• **Problem statement**
Every entry below should be transcribed exactly; pictures stay out of the copy.

------------

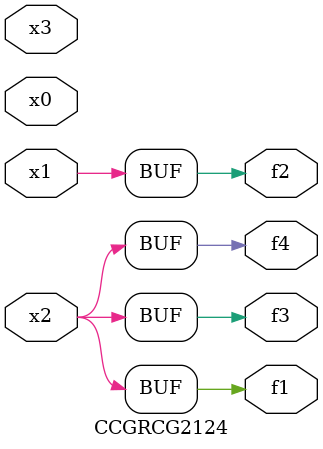
<source format=v>
module CCGRCG2124(
	input x0, x1, x2, x3,
	output f1, f2, f3, f4
);
	assign f1 = x2;
	assign f2 = x1;
	assign f3 = x2;
	assign f4 = x2;
endmodule

</source>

------------

• **Exercise response**
<source format=v>
module CCGRCG2124(
	input x0, x1, x2, x3,
	output f1, f2, f3, f4
);
	assign f1 = x2;
	assign f2 = x1;
	assign f3 = x2;
	assign f4 = x2;
endmodule

</source>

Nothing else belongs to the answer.